フェイスブックがなぜ、収益性に直結するアド・ロードを減らすと言っているのか。もしみなさんがフェイスブックのウェブやアプリに日常的にアクセスしていれば、さほど難しい推測ではないだろう。つまり、タイムラインが広告であふれて、そもそもの滞在時間を減らさないようにバランスを取ろうとしているのだ。

例えばテレビを見ていてCMばかりだと、飽き飽きとしてしまい、チャンネルを変えるきっかけを与えてしまう。フェイスブックでも同じで、友達の動向を見たいのに、広告ばかりが流れてくると、フェイスブックにアクセスする目的が何だか分からなくなってしまう。 そのためフェイスブックは、より広告出現頻度を減らす代わりに、より人々の注目を集めやすいコンテンツ、すなわち動画を主体とした広告ビジネスへの移行を進めていくことを考えている。

2016年4月に行われた開発者会議F8では、ライブ動画に関する取り組みを強化する発表を行っており、また機械学習によってニュースフィードに流れてくるコンテンツの理解を行いながら、より適切なコンテンツと広告のブレンドを目指していくことになる。

マーク・ザッカーバーグCEOはライブ動画を強化すると開発者会議F8でアナウンス

より文化的な側面を追求してみてはどうか?

フェイスブックの今後の成長余地は「動画広告である」という未来を予測している。

企業から広告としてアップロードされる広告や、企業や個人が配信するライブ動画をニュースフィード内でよりアピールすることも考えられる。
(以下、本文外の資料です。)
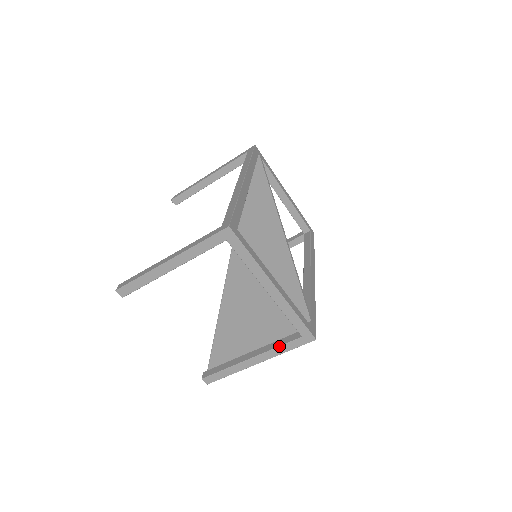
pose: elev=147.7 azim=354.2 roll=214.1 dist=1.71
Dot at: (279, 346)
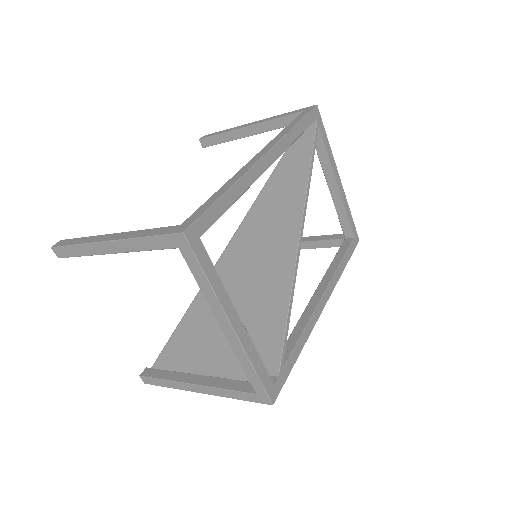
Dot at: (227, 389)
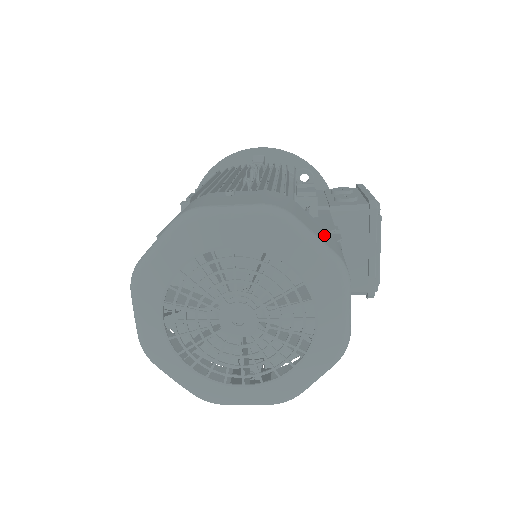
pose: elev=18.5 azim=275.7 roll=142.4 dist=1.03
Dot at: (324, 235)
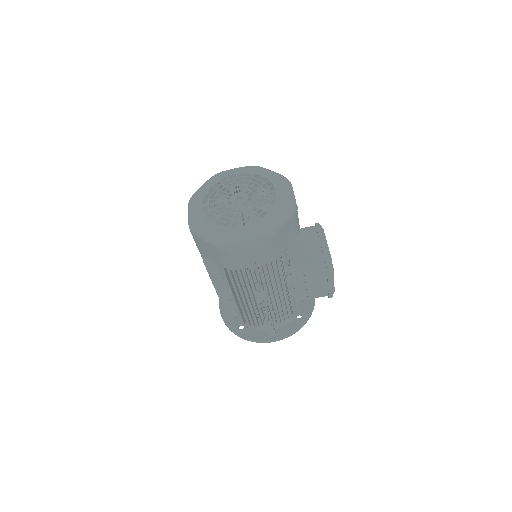
Dot at: occluded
動画と広告にまつわる取り組みにはまだまだ様々な可能性があることは、筆者も認めている。

ただ、例えば広告ビジネスを追求するのであれば、もう少し違った考え方をしても良いのではないか、という印象も持っている。

例えば、インスタグラムを考えてみてほしい。

インスタグラムにも、写真やビデオの広告が流れてくる。しかしフェイスブックに流れてくるそれとは違い、つい見入ってしまう美しい写真やビデオが多く、確かに自分のタイムラインに紛れてくる要素ではあるが、さほど嫌な感じはしない。

雑誌に入ってくる写真が美しい広告を楽しんでみている感覚に近いかもしれない。これは、今後フェイスブックが目指していくべき広告の姿を示唆していると考えている。生活を豊かにするような広告を作り出せれば、再びフェイスブック広告の収益を成長させるペースに持ち込めるだろう。